Why Birth Trauma Support is Important

During my last trimester, I remember being scared spit-less. The only way for my soon to be born baby -to exit my body, was going to be vaginally or surgically. Either way, it was going to hurt. Birthing didn’t look like a walk in the park.  For more information and help on this subject, click here to read this article on Birth Trauma.

As a way to move past my fear, I read everything I could on birthing. I read up on Lamaze birthing, breast feeding, was cautious not to consume anything that might compromise a healthy pregnancy and labour. I continued doing yoga up until the birth. Regulating and practicing relaxation, breathing deep into my body, made sense to me.

Going into the hospital, I was scared. Being a life-giver, I would have to face my own mortality issues. I felt like I was going through an initiation into a level of sacred feminine experience reserved for the mature, not for the weak of heart. Many women and babies died in childbirth in previous centuries. My own mother had been drugged, woke up to a swaddled baby beside her, completely disconnected from the process and miracle of life. I wanted to be fully aware of my birthing, and I planned for the best experience possible.

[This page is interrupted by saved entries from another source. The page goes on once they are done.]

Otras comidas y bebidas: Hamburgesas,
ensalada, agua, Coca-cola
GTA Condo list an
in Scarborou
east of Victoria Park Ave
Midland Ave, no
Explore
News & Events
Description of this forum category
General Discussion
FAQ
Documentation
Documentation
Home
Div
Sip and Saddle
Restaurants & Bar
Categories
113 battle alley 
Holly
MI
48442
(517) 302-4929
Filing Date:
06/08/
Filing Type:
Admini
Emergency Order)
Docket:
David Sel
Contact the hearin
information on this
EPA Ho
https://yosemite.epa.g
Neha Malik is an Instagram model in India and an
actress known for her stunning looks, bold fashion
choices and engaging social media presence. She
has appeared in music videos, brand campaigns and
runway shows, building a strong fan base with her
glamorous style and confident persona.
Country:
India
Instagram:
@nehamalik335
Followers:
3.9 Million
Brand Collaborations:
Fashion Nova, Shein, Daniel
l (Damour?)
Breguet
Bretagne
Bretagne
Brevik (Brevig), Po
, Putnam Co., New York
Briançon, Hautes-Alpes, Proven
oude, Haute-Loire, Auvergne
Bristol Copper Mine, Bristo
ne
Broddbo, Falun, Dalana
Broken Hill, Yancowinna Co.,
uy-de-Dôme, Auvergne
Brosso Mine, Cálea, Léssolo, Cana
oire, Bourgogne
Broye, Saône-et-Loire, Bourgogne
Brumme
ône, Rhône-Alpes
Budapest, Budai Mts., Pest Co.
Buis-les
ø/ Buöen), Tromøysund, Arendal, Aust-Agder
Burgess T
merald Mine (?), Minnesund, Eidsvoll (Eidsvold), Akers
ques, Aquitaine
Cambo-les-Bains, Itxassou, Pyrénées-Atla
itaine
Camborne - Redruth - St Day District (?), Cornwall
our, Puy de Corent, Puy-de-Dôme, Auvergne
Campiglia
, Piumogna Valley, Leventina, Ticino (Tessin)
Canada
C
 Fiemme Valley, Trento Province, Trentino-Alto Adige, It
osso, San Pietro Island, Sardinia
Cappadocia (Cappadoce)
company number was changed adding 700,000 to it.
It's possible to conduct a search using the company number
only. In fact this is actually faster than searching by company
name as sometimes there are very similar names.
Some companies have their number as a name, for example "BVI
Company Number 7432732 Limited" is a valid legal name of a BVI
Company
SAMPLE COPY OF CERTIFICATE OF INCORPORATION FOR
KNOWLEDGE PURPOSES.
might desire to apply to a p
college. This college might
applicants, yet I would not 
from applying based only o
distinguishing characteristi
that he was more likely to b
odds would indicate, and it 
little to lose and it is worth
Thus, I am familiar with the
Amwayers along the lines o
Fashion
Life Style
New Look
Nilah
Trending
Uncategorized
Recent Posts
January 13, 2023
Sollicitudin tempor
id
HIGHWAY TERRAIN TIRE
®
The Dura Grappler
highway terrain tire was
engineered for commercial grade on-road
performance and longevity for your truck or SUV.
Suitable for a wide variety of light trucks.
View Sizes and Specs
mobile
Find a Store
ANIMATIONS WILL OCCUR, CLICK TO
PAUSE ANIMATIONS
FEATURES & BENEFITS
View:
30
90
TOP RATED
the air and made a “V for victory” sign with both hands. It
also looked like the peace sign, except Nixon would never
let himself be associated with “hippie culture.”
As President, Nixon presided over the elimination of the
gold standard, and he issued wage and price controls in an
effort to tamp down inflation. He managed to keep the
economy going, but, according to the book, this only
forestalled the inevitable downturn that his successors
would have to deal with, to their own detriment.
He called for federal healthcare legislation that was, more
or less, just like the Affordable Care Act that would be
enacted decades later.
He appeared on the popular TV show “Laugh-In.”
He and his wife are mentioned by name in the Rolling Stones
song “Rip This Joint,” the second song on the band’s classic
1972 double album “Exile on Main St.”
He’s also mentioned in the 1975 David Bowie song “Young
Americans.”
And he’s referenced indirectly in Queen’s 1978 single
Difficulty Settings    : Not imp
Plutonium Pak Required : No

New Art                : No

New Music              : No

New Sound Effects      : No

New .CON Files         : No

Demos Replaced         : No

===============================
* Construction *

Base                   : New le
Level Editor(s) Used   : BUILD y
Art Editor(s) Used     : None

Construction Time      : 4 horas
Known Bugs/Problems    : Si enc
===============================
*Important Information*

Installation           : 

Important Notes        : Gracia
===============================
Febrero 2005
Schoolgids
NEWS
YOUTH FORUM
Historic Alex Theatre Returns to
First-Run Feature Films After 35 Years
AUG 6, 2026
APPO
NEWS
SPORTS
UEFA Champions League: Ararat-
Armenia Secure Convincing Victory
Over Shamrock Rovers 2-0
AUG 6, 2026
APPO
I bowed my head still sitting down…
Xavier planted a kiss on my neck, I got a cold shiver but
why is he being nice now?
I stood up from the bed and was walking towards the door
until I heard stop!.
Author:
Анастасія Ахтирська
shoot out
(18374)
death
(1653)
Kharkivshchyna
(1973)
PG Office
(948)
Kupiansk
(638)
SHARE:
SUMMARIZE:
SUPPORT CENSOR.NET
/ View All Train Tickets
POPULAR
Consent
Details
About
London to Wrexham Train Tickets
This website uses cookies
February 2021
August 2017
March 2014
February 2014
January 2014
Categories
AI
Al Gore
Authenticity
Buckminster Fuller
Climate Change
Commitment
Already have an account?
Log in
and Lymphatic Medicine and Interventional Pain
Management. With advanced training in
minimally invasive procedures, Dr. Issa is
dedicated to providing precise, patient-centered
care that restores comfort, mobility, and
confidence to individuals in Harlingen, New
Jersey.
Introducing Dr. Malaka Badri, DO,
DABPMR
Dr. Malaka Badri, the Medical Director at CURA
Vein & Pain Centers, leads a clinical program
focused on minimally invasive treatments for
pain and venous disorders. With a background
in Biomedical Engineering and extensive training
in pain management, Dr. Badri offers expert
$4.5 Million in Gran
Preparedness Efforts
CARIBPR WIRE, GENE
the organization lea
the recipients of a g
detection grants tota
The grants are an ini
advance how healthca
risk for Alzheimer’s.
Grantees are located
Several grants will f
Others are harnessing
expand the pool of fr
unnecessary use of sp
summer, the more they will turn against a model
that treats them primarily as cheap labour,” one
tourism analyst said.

Feeling my body adapt to my baby, there was an attunement that required a focus I didn’t know I could hold. Expanding my ligaments, my flesh, I opened into the pulse of life, the breath that consumed me. I could feel the bones of my baby- curled up like a chicken; push against my bones from the inside of my body. Just when I felt I could do no more- she was born.

I had adrenaline energy. Similar to an athlete, pushing through fatigue, finding another reserve of energy. I was both tired and invigorated, and I felt like I was in a low level of shock. Getting to hold my baby seemed unreal, surreal. She was just a little purple and waxy looking, she didn’t quite look real yet. The emotions, the natural high level of my hormones- I felt like I was in slow motion contrasted to the buzzing activity of the nurses going about their tasks. So this is what it feels like to be a mom.

 My birthing went pretty good. Yes, I ripped, had stitches, was in pain. It takes 6 weeks to heal. Yet, I had the need to talk about my birthing, because I had gone deep into my resources, past my fears, into the sacred body-mind consciousness deep within me. The joy and marvel of holding my baby soothed my body and soul.

My story was fairly easy to listen to, as it was straight forward. The birth went as intended. There were no emergencies, my recovery was great, my baby was healthy. We went home to a supported environment. So what happens for the women who have a hard time talking about their deeply personal and maybe difficult birthing experience? What about the women who didn’t come back from their fear? Many women do not get the family support, so they can recover.

In severe trauma, we fragment, and leave behind the scared, damaged, frightened pieces of ourselves. In trying to cope with our survival, and our ability to move on- we may sacrifice the potential integration, the deeper levels of honoring ourselves.

In sharing our process with other women, we have the opportunity to value, to honour our journey as well as theirs. In the listening and holding emotional and spiritual space for another, we make more room for our own. We can transcend the fear, and move into a new relationship, sense of self, and the deep connection and spiritual awareness of the feminine.